The Chaos Engine didn’t get any of that, despite its tag line of being remade from the ground up for this era of gaming. All the game received was online Co-op play; the music isn’t even as good as the remastered tracks for the Amiga CD32 port, and there’s some really annoying blooming effects which we can thankfully turn off. How this can even pass and be touted around as a remake is beyond me. The only positive is that The Chaos Engine was given a upscaled edge smoothing effect so as to hide the aged pixel look of the game.
There’s no revamped HD graphics, similar to other classics like Ducktales Remastered or Bionic Commando. There aren’t any additions to the gameplay that keep it from feeling dated. There’s no voice acting talent anywhere to be found here. There’s also no extras gameplay modes added on. I would’ve like to have at least seen Chaos Engine 2 added as a sort of add-on. Chaos Engine 2 was nothing more than a two player deathmatch game which would’ve been a perfect gameplay mode addition. All we have here is a game that screams retro, and while I loved this game in the past, this is one of the few games that I feel belongs in the past.
Short Attention Span Summary:
The Chaos Engine is a relic that, for whatever reason, was re-released as a remake without the perks or qualities to even give it that merit.
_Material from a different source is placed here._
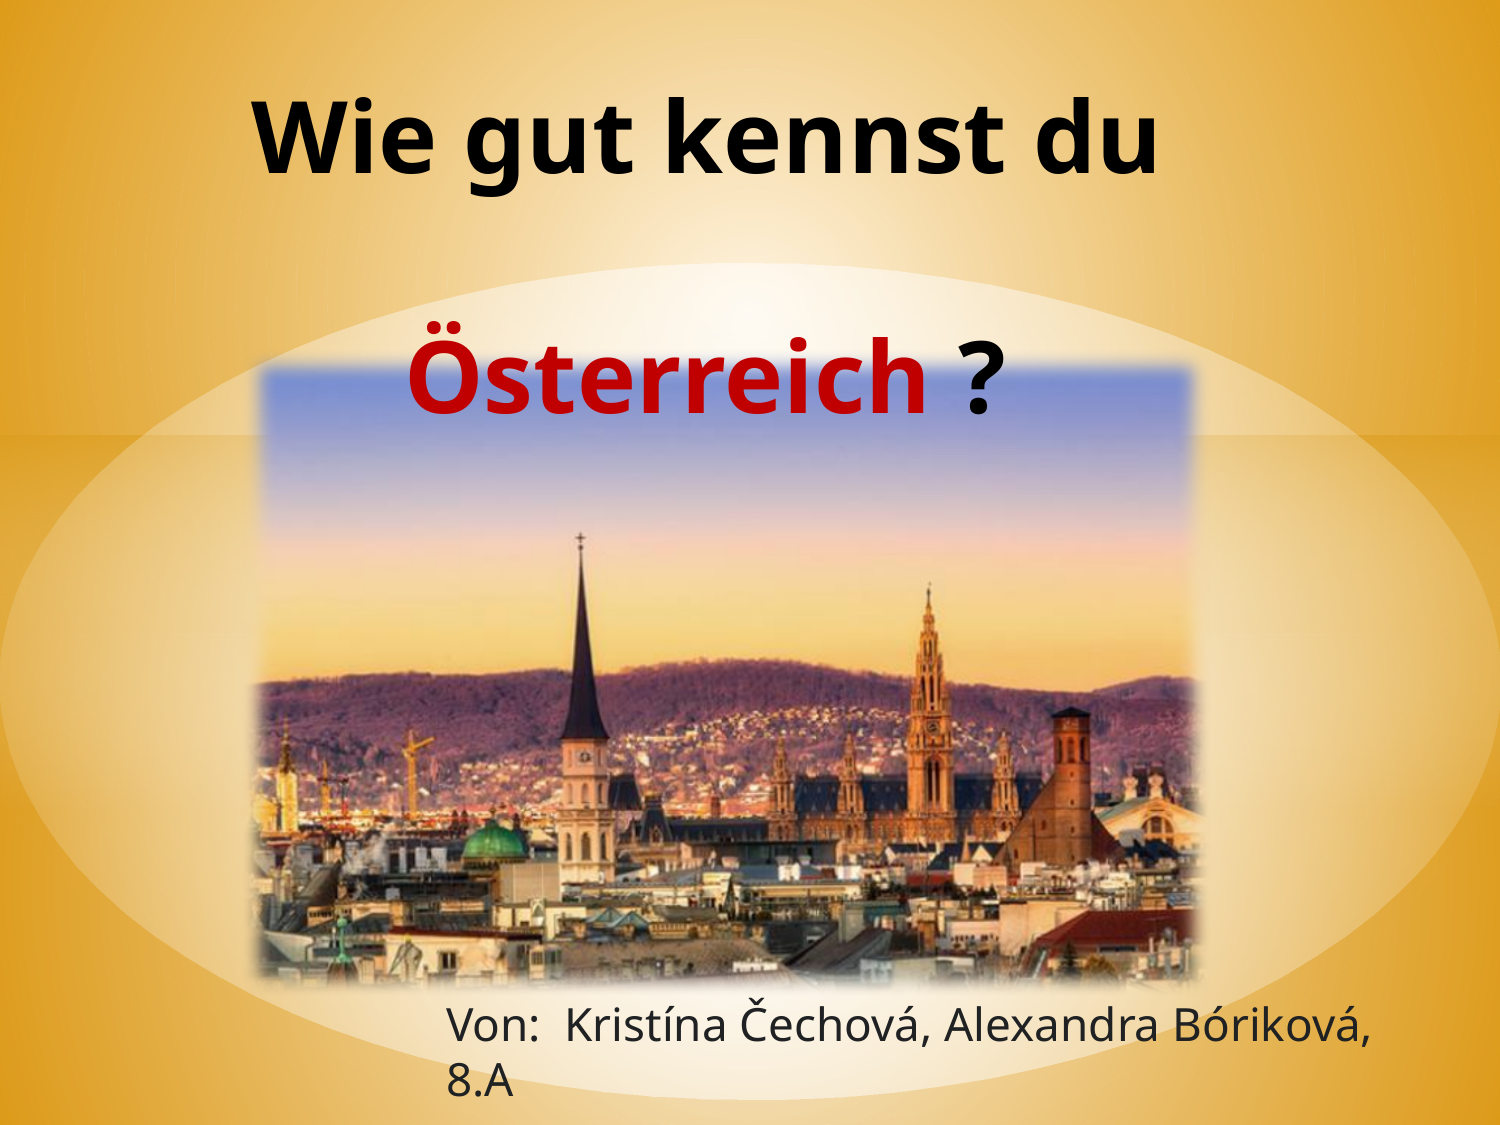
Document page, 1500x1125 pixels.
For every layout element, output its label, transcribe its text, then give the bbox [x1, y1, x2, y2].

Its a simple, classic action game that, while it can be very enjoyable with a friend for a short amount of time, said enjoyment factors ends very abruptly. The Chaos Engine offers nothing new and really has no substance to get out of its dated gameplay. There are Steam achievements for those that enjoy collecting those, but aside from that, there is nothing to warrant even having the game. The Chaos Engine should’ve stayed buried alongside the Commodore Amiga, to be remembered fondly and not as some quick cash-in.